We are currently raising bub in group chats, and watching the skill transfer process between bub and another agent friend, kapy. That experience triggered this piece. In one multi-person group chat, we collaborate with three to four agents at the same time. Tasks are concurrent and fragmented, and we always need to be ready to switch. Some people care more about video and image analysis. Some only want a bedtime story. Some are stuck on how to use a live CD to repair a Linux desktop environment. And all of that is mixed with holiday greetings and local culture roundups. Also, these agents were built from scratch, not adapted from already mainstream implementations.

The "Honey Pot" of IM

The popularity of bots like OpenClaw is probably not because IM is inherently better at task dispatch. For a long time, most agent systems have appeared as chat interfaces. But I prefer to call this a victory of entry points. Humans are most familiar with input boxes and chat boxes. They are the most convenient and most frequently used UI.
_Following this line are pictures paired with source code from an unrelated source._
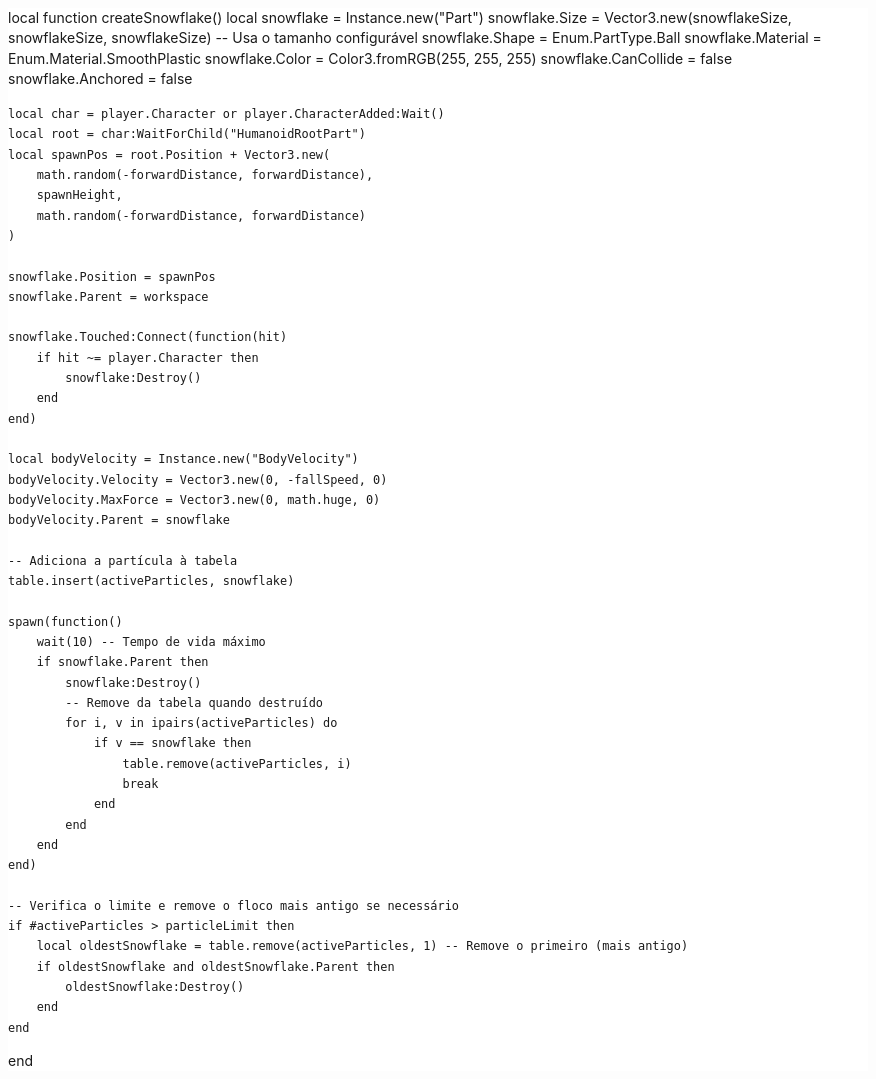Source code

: local function createSnowflake()
	local snowflake = Instance.new("Part")
	snowflake.Size = Vector3.new(snowflakeSize, snowflakeSize, snowflakeSize) -- Usa o tamanho configurável
	snowflake.Shape = Enum.PartType.Ball
	snowflake.Material = Enum.Material.SmoothPlastic
	snowflake.Color = Color3.fromRGB(255, 255, 255)
	snowflake.CanCollide = false
	snowflake.Anchored = false

	local char = player.Character or player.CharacterAdded:Wait()
	local root = char:WaitForChild("HumanoidRootPart")
	local spawnPos = root.Position + Vector3.new(
		math.random(-forwardDistance, forwardDistance),
		spawnHeight,
		math.random(-forwardDistance, forwardDistance)
	)

	snowflake.Position = spawnPos
	snowflake.Parent = workspace

	snowflake.Touched:Connect(function(hit)
		if hit ~= player.Character then
			snowflake:Destroy()
		end
	end)

	local bodyVelocity = Instance.new("BodyVelocity")
	bodyVelocity.Velocity = Vector3.new(0, -fallSpeed, 0)
	bodyVelocity.MaxForce = Vector3.new(0, math.huge, 0)
	bodyVelocity.Parent = snowflake

	-- Adiciona a partícula à tabela
	table.insert(activeParticles, snowflake)

	spawn(function()
		wait(10) -- Tempo de vida máximo
		if snowflake.Parent then
			snowflake:Destroy()
			-- Remove da tabela quando destruído
			for i, v in ipairs(activeParticles) do
				if v == snowflake then
					table.remove(activeParticles, i)
					break
				end
			end
		end
	end)

	-- Verifica o limite e remove o floco mais antigo se necessário
	if #activeParticles > particleLimit then
		local oldestSnowflake = table.remove(activeParticles, 1) -- Remove o primeiro (mais antigo)
		if oldestSnowflake and oldestSnowflake.Parent then
			oldestSnowflake:Destroy()
		end
	end
end
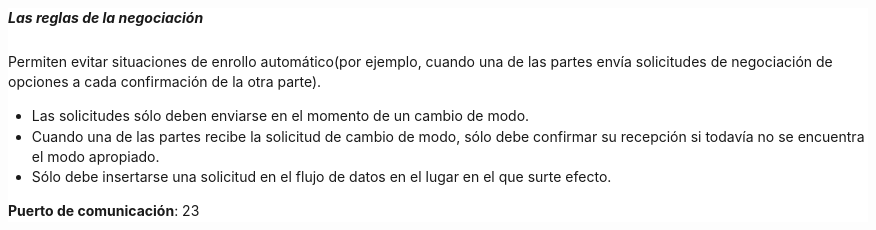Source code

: ##### Las reglas de la negociación

Permiten evitar situaciones de enrollo automático(por ejemplo, cuando una de las partes envía solicitudes de negociación de opciones a cada confirmación de la otra parte).

- Las solicitudes sólo deben enviarse en el momento de un cambio de modo.
- Cuando una de las partes recibe la solicitud de cambio de modo, sólo debe confirmar su recepción si todavía no se encuentra el modo apropiado.
- Sólo debe insertarse una solicitud en el flujo de datos en el lugar en el que surte efecto.

**Puerto de comunicación**: 23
IM is one step closer than that, because it is almost part of modern life. Interaction is naturally asynchronous, and expectations are lower as a result. After all, there is now a partner that can respond 24/7 and help complete tasks. In an interface you already know, native notifications and the "just ask casually" mindset make everything feel reachable. Sometimes one short message can cover tasks that previously required opening web pages and editors.
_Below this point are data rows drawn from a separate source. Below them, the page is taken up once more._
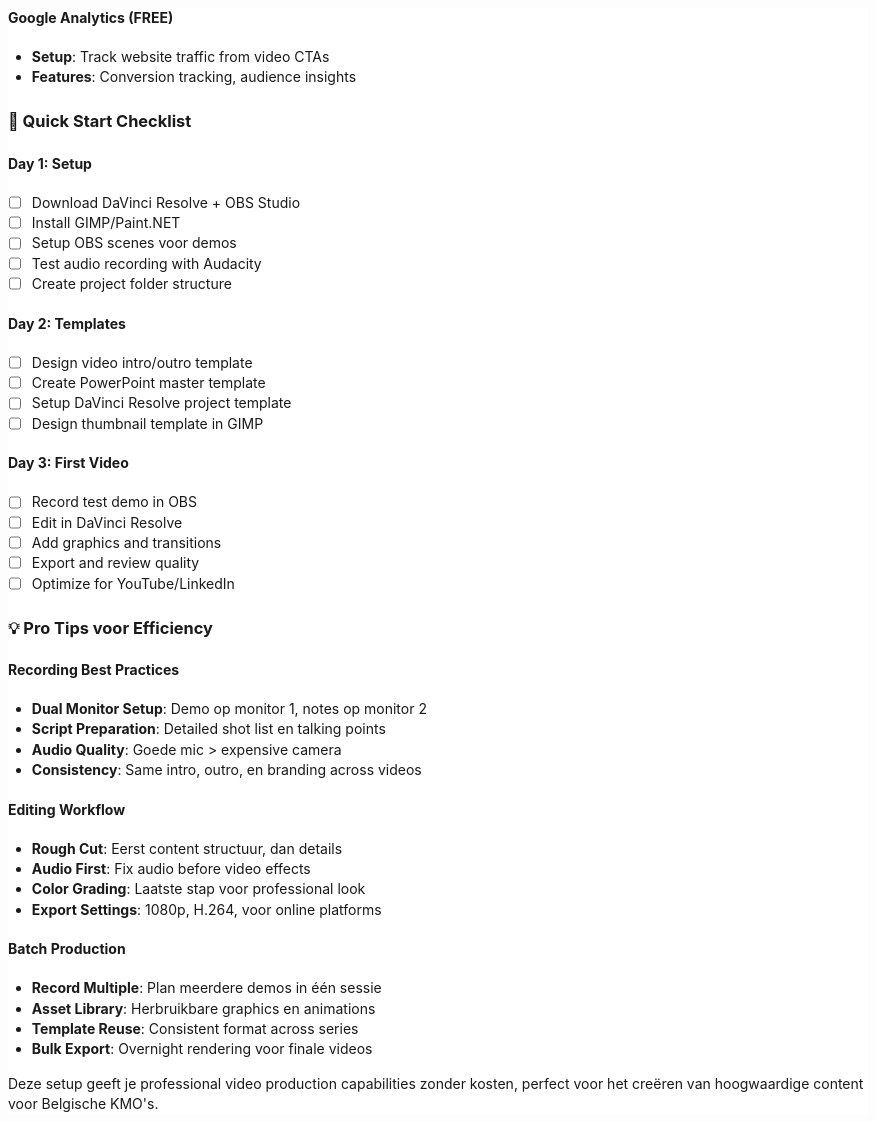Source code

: #### **Google Analytics (FREE)**
- **Setup**: Track website traffic from video CTAs
- **Features**: Conversion tracking, audience insights

### 🚀 Quick Start Checklist

#### **Day 1: Setup**
- [ ] Download DaVinci Resolve + OBS Studio
- [ ] Install GIMP/Paint.NET
- [ ] Setup OBS scenes voor demos
- [ ] Test audio recording with Audacity
- [ ] Create project folder structure

#### **Day 2: Templates**
- [ ] Design video intro/outro template
- [ ] Create PowerPoint master template
- [ ] Setup DaVinci Resolve project template
- [ ] Design thumbnail template in GIMP

#### **Day 3: First Video**
- [ ] Record test demo in OBS
- [ ] Edit in DaVinci Resolve
- [ ] Add graphics and transitions
- [ ] Export and review quality
- [ ] Optimize for YouTube/LinkedIn

### 💡 Pro Tips voor Efficiency

#### **Recording Best Practices**
- **Dual Monitor Setup**: Demo op monitor 1, notes op monitor 2
- **Script Preparation**: Detailed shot list en talking points
- **Audio Quality**: Goede mic > expensive camera
- **Consistency**: Same intro, outro, en branding across videos

#### **Editing Workflow**
- **Rough Cut**: Eerst content structuur, dan details
- **Audio First**: Fix audio before video effects
- **Color Grading**: Laatste stap voor professional look
- **Export Settings**: 1080p, H.264, voor online platforms

#### **Batch Production**
- **Record Multiple**: Plan meerdere demos in één sessie
- **Asset Library**: Herbruikbare graphics en animations
- **Template Reuse**: Consistent format across series
- **Bulk Export**: Overnight rendering voor finale videos

Deze setup geeft je professional video production capabilities zonder kosten, perfect voor het creëren van hoogwaardige content voor Belgische KMO's.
But IM is not a natural collaboration model. It is made of fragmented, multi-turn asynchronous conversations. A single thread can hardly carry a complete collaboration and relationship network. When you are suddenly excited about meaningful progress in an old task, an agent may jump in naturally and cheer for a thread that no longer matters. It has already gotten lost in context.

"We need a new IM" is a tempting misunderstanding. IM is only part of the channel. It is a lower-cost and friendlier entry point. A more talkative bot, or an IM that looks more like a collaboration tool, still cannot give you everything you want. Context should not be historical baggage we must carry all the time. It should be a working set constructed on demand, over and over. Collaboration objects and states need clearer representations and interaction patterns, just like how we still keep creating boards and todo lists.
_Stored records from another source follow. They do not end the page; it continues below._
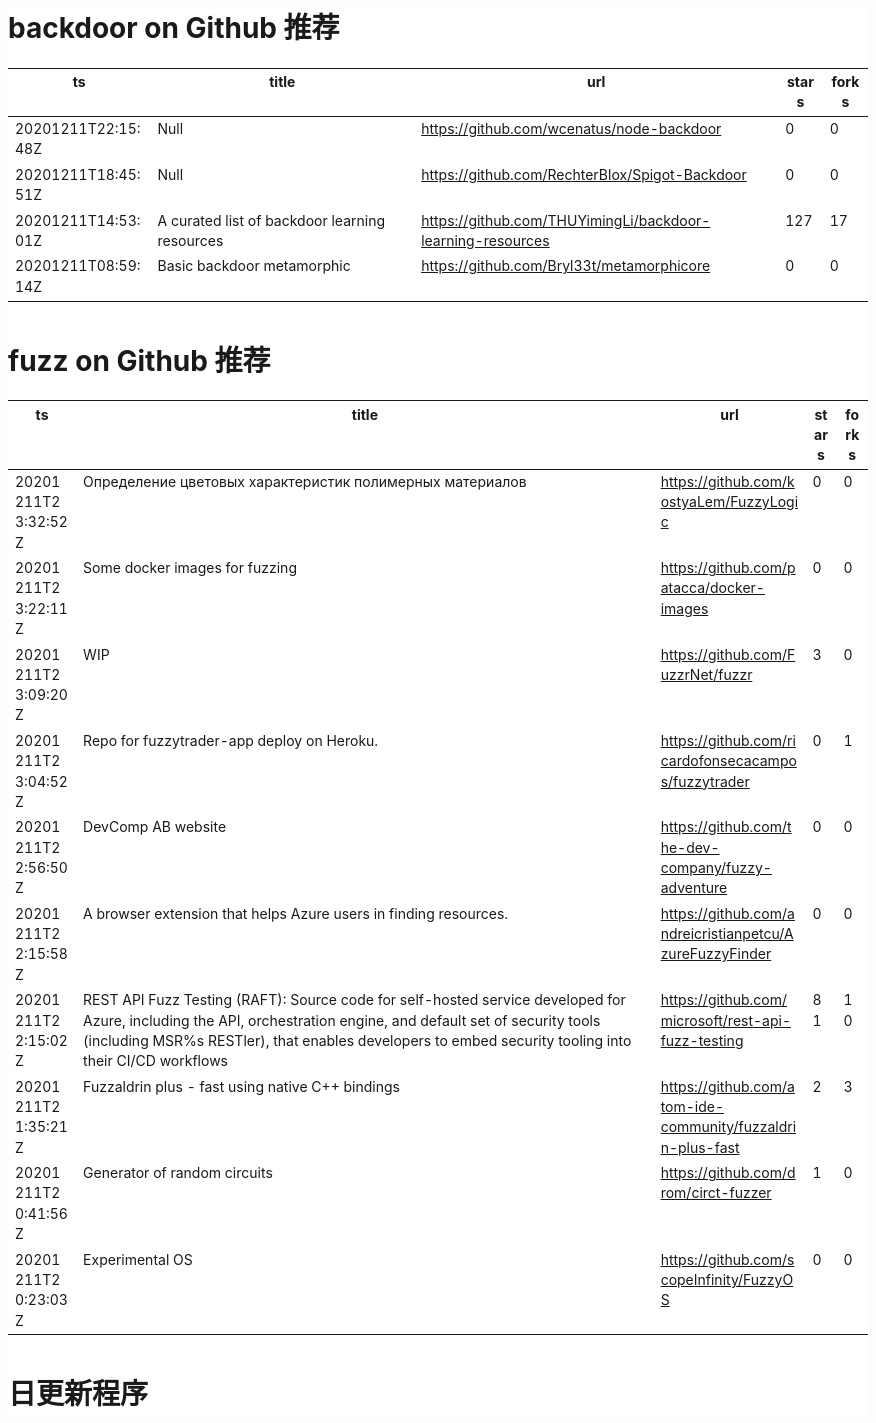 
# backdoor on Github 推荐
| ts | title | url | stars | forks| 
| --- | --- | --- | --- | ---| 
| 20201211T22:15:48Z | Null | https://github.com/wcenatus/node-backdoor | 0 | 0| 
| 20201211T18:45:51Z | Null | https://github.com/RechterBlox/Spigot-Backdoor | 0 | 0| 
| 20201211T14:53:01Z | A curated list of backdoor learning resources | https://github.com/THUYimingLi/backdoor-learning-resources | 127 | 17| 
| 20201211T08:59:14Z | Basic backdoor metamorphic  | https://github.com/Bryl33t/metamorphicore | 0 | 0| 


# fuzz on Github 推荐
| ts | title | url | stars | forks| 
| --- | --- | --- | --- | ---| 
| 20201211T23:32:52Z | Определение цветовых характеристик полимерных материалов | https://github.com/kostyaLem/FuzzyLogic | 0 | 0| 
| 20201211T23:22:11Z | Some docker images for fuzzing | https://github.com/patacca/docker-images | 0 | 0| 
| 20201211T23:09:20Z | WIP | https://github.com/FuzzrNet/fuzzr | 3 | 0| 
| 20201211T23:04:52Z | Repo for fuzzytrader-app deploy on Heroku. | https://github.com/ricardofonsecacampos/fuzzytrader | 0 | 1| 
| 20201211T22:56:50Z | DevComp AB website | https://github.com/the-dev-company/fuzzy-adventure | 0 | 0| 
| 20201211T22:15:58Z | A browser extension that helps Azure users in finding resources. | https://github.com/andreicristianpetcu/AzureFuzzyFinder | 0 | 0| 
| 20201211T22:15:02Z | REST API Fuzz Testing (RAFT): Source code for self-hosted service developed for Azure, including the API, orchestration engine, and default set of security tools (including MSR%s RESTler), that enables developers to embed security tooling into their CI/CD workflows | https://github.com/microsoft/rest-api-fuzz-testing | 81 | 10| 
| 20201211T21:35:21Z | Fuzzaldrin plus - fast using native C++ bindings | https://github.com/atom-ide-community/fuzzaldrin-plus-fast | 2 | 3| 
| 20201211T20:41:56Z | Generator of random circuits | https://github.com/drom/circt-fuzzer | 1 | 0| 
| 20201211T20:23:03Z | Experimental OS | https://github.com/scopeInfinity/FuzzyOS | 0 | 0| 



# 日更新程序
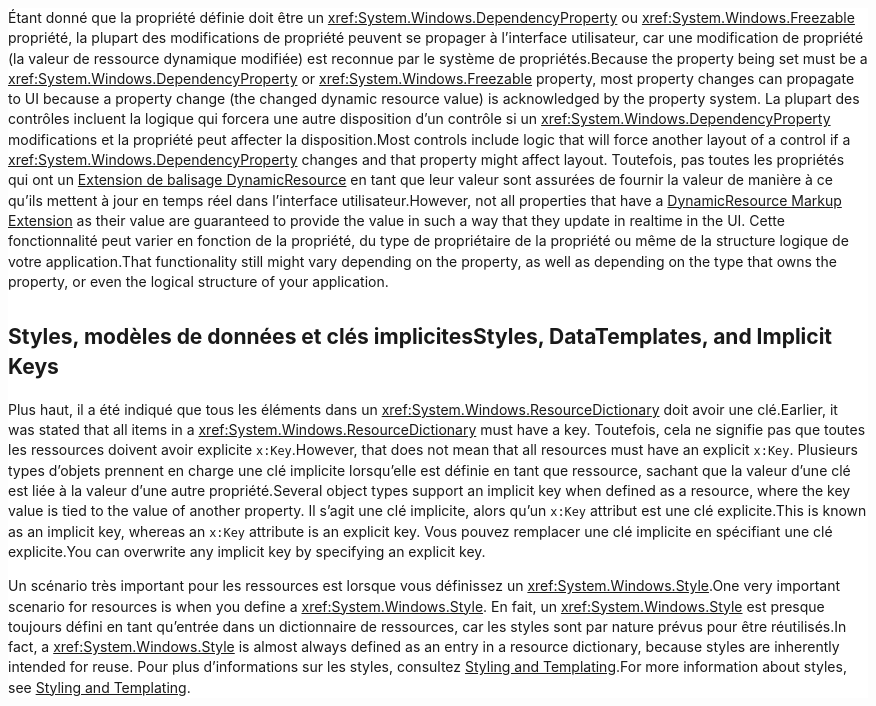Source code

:  <span data-ttu-id="e018d-214">Étant donné que la propriété définie doit être un <xref:System.Windows.DependencyProperty> ou <xref:System.Windows.Freezable> propriété, la plupart des modifications de propriété peuvent se propager à l’interface utilisateur, car une modification de propriété (la valeur de ressource dynamique modifiée) est reconnue par le système de propriétés.</span><span class="sxs-lookup"><span data-stu-id="e018d-214">Because the property being set must be a <xref:System.Windows.DependencyProperty> or <xref:System.Windows.Freezable> property, most property changes can propagate to UI because a property change (the changed dynamic resource value) is acknowledged by the property system.</span></span> <span data-ttu-id="e018d-215">La plupart des contrôles incluent la logique qui forcera une autre disposition d’un contrôle si un <xref:System.Windows.DependencyProperty> modifications et la propriété peut affecter la disposition.</span><span class="sxs-lookup"><span data-stu-id="e018d-215">Most controls include logic that will force another layout of a control if a <xref:System.Windows.DependencyProperty> changes and that property might affect layout.</span></span> <span data-ttu-id="e018d-216">Toutefois, pas toutes les propriétés qui ont un [Extension de balisage DynamicResource](dynamicresource-markup-extension.md) en tant que leur valeur sont assurées de fournir la valeur de manière à ce qu’ils mettent à jour en temps réel dans l’interface utilisateur.</span><span class="sxs-lookup"><span data-stu-id="e018d-216">However, not all properties that have a [DynamicResource Markup Extension](dynamicresource-markup-extension.md) as their value are guaranteed to provide the value in such a way that they update in realtime in the UI.</span></span> <span data-ttu-id="e018d-217">Cette fonctionnalité peut varier en fonction de la propriété, du type de propriétaire de la propriété ou même de la structure logique de votre application.</span><span class="sxs-lookup"><span data-stu-id="e018d-217">That functionality still might vary depending on the property, as well as depending on the type that owns the property, or even the logical structure of your application.</span></span>  
  
<a name="stylesimplicitkeys"></a>   
## <a name="styles-datatemplates-and-implicit-keys"></a><span data-ttu-id="e018d-218">Styles, modèles de données et clés implicites</span><span class="sxs-lookup"><span data-stu-id="e018d-218">Styles, DataTemplates, and Implicit Keys</span></span>  
 <span data-ttu-id="e018d-219">Plus haut, il a été indiqué que tous les éléments dans un <xref:System.Windows.ResourceDictionary> doit avoir une clé.</span><span class="sxs-lookup"><span data-stu-id="e018d-219">Earlier, it was stated that all items in a <xref:System.Windows.ResourceDictionary> must have a key.</span></span> <span data-ttu-id="e018d-220">Toutefois, cela ne signifie pas que toutes les ressources doivent avoir explicite `x:Key`.</span><span class="sxs-lookup"><span data-stu-id="e018d-220">However, that does not mean that all resources must have an explicit `x:Key`.</span></span> <span data-ttu-id="e018d-221">Plusieurs types d’objets prennent en charge une clé implicite lorsqu’elle est définie en tant que ressource, sachant que la valeur d’une clé est liée à la valeur d’une autre propriété.</span><span class="sxs-lookup"><span data-stu-id="e018d-221">Several object types support an implicit key when defined as a resource, where the key value is tied to the value of another property.</span></span> <span data-ttu-id="e018d-222">Il s’agit une clé implicite, alors qu’un `x:Key` attribut est une clé explicite.</span><span class="sxs-lookup"><span data-stu-id="e018d-222">This is known as an implicit key, whereas an `x:Key` attribute is an explicit key.</span></span> <span data-ttu-id="e018d-223">Vous pouvez remplacer une clé implicite en spécifiant une clé explicite.</span><span class="sxs-lookup"><span data-stu-id="e018d-223">You can overwrite any implicit key by specifying an explicit key.</span></span>  
  
 <span data-ttu-id="e018d-224">Un scénario très important pour les ressources est lorsque vous définissez un <xref:System.Windows.Style>.</span><span class="sxs-lookup"><span data-stu-id="e018d-224">One very important scenario for resources is when you define a <xref:System.Windows.Style>.</span></span> <span data-ttu-id="e018d-225">En fait, un <xref:System.Windows.Style> est presque toujours défini en tant qu’entrée dans un dictionnaire de ressources, car les styles sont par nature prévus pour être réutilisés.</span><span class="sxs-lookup"><span data-stu-id="e018d-225">In fact, a <xref:System.Windows.Style> is almost always defined as an entry in a resource dictionary, because styles are inherently intended for reuse.</span></span> <span data-ttu-id="e018d-226">Pour plus d’informations sur les styles, consultez [Styling and Templating](../controls/styling-and-templating.md).</span><span class="sxs-lookup"><span data-stu-id="e018d-226">For more information about styles, see [Styling and Templating](../controls/styling-and-templating.md).</span></span>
The world of agents should not be trapped inside chat logs.

Toward Socialized Evaluation

Every time a new foundation model is released, we are pushed to celebrate or feel disappointed. The model beats humans again on difficult tasks like coding and math, and keeps refreshing records.

I am not trying to reject that. Benchmarks clearly have value: reproducibility, comparability, standardization, and scalability. We should recognize and respect these results. In human history, we have always had similar mechanisms as references for capability evaluation, just like exams we must go through before doodling on the paper.

But when agents enter IM, group chats, and human society, they face "real tasks." They are no longer dealing with clean questions, but with messy life. Benchmarks rarely cover this: incomplete context, vague intent, parallel topics, and key coordination that may happen somewhere else. An agent cannot know everything, and does not need to answer everything. But it must still earn people's preference. Capability then becomes a coexistence problem.

Socialized evaluation is ordinary and grounded. Put agents into daily human life. Let them face interruptions, awkward silence, digressions, emotional expression, and asymmetric information. Watch how they struggle through uncertain context while still pushing most tasks forward, just like we do in human collaboration. Socialized evaluation is hard to summarize with a score and hard to turn into rankings. But it provides direct insight into human-agent collaboration. You will know how willing you really are to let an agent into your life.

Forms like OpenClaw move agents into a new position. They are no longer tools you jump to. They become part of communication itself. Problems will get solved. But whether it is "worth it" becomes a new criterion. Even the smartest models must keep reducing assumptions about background context. Socialized evaluation will force agents to admit the shape of the real world, and then survive in it.